Proof: Graphs with perfect matchings need an even number of vertices, so the theorem is trivially true for odd $n$.

Now assume $n$ is even and $n \geq 6$. Let $G=(V,E)$ be the graph defined by:

  • Vertex set $V=\{X,Y\} \cup \{1,2,\ldots,n-2\}$, and
  • Edge set $E=\{Xt:t \in \{1,2,\ldots,n-2\}\} \cup \{Yt:t \in \{1,2,\ldots,n-2\}\}$.

We can readily see that the graph is indeed $2$-edge-connected.

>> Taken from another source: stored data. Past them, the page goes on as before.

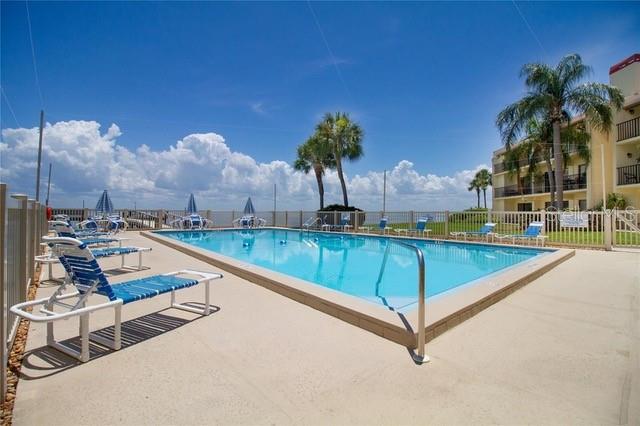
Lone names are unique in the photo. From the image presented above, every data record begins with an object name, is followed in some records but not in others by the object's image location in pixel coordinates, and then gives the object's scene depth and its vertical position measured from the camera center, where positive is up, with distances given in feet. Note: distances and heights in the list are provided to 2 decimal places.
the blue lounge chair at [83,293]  9.13 -2.42
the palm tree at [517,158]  80.50 +15.38
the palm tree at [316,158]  82.74 +16.13
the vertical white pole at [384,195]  90.99 +6.35
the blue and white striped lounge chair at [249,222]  73.92 -0.82
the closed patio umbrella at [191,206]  69.92 +2.54
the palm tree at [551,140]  69.62 +16.99
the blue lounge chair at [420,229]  50.90 -1.60
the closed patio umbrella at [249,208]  76.02 +2.32
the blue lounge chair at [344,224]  64.28 -1.08
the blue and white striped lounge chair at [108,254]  18.74 -2.28
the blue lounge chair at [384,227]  56.80 -1.45
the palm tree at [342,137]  81.15 +19.88
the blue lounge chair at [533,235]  39.14 -1.93
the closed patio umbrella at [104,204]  58.08 +2.45
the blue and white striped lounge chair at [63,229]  13.51 -0.44
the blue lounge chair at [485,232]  43.62 -1.76
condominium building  67.15 +13.02
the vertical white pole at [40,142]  47.36 +10.80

We next observe that every edge has either $X$ or $Y$ as an endpoint. Hence, if $G$ has a perfect matching, we must have that $|\{X,Y\}| \geq |\{1,2,\ldots,n-2\}|$, which is untrue since $n-2 \geq 4$. End Proof.

A 2-edge-connected graph with 6 vertices and no perfect matching Figure: a counter-example on $6$ vertices (drawn using Cytoscape).

This could alternatively be shown using Tutte's Theorem, which gives necessary and sufficient conditions for the existence of a perfect matching in a graph:

Tutte's Theorem: A graph $G=(V,E)$ has a perfect matching if and only if for every subset $U$ of $V$, the subgraph induced by $V \setminus U$ has at most $|U|$ connected components with an odd number of vertices.

Note: this construction also generalises to $k$-edge-connected, by replacing $\{X,Y\}$ with a set of size $k$. There will be some small exceptions, but for any fixed $k$, for all sufficiently large $n$ there will exist a $k$-edge-connected graph with no perfect matching.